Reservoir-quality rocks occur in distributary mouth bar, distributary channel, and fluvial facies associations. A paleogeographic reconstruction of one delta lobe includes an alluvial plain crossed by channels of possibly braided or low-sinuosity rivers. This alluvial plain graded into a delta plain cut by distributary channels that fed distributary mouth bars on a broad delta front. River dominance is inferred from the abundance of unidirectional current structures, normally graded beds, soft-sediment deformation, and general absence of wave-formed, tidal, and biogenic structures. Slumping and growth faulting locally replaced coarsening-upward deltaic successions with sharpbased, overthickened mouth bar and distributary channel deposits.
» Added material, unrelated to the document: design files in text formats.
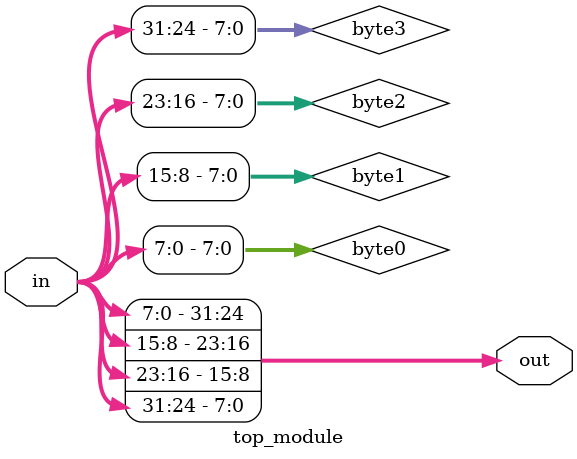
<source format=sv>
module top_module (
    input [31:0] in,
    output [31:0] out
);

    // Create intermediate wire connections for byte reversal
    wire [7:0] byte0;
    wire [7:0] byte1;
    wire [7:0] byte2;
    wire [7:0] byte3;

    // Connecting input bits to byte wires
    assign byte0 = in[7:0];
    assign byte1 = in[15:8];
    assign byte2 = in[23:16];
    assign byte3 = in[31:24];

    // Reversing the byte order of 32-bit input
    assign out = {byte0, byte1, byte2, byte3};

endmodule

</source>
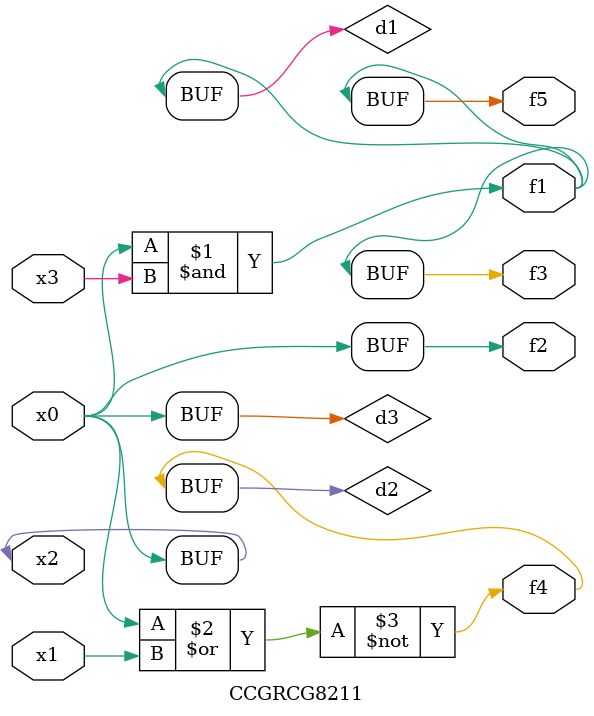
<source format=v>
module CCGRCG8211(
	input x0, x1, x2, x3,
	output f1, f2, f3, f4, f5
);

	wire d1, d2, d3;

	and (d1, x2, x3);
	nor (d2, x0, x1);
	buf (d3, x0, x2);
	assign f1 = d1;
	assign f2 = d3;
	assign f3 = d1;
	assign f4 = d2;
	assign f5 = d1;
endmodule

</source>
Mudstones deposited following delta-lobe abandonment form laterally extensive f low barriers between lobes. Compartmentalization is most pronounced distally, where deltaic sandstones are overlain by and pass laterally into marine shale. Proximally, fluvial and deltaic sandstones are juxtaposed across erosional contacts, improving reservoir continuity.

This stratigraphic interpretation is corroborated by production and surveillance data plus an interference test. Locally, stratigraphy and poor waterflood performance reflect completions in diachronous sandstones that originated in separate deltaic lobes. Previously, poor well performances were attributed to sandstone pinch-outs. In some cases, production can be enhanced with recompletions rather than infill drilling. Nonconventional wells planned and completed with the benefit of detailed facies-association correlations currently are recovering millions of barrels of previously bypassed oil.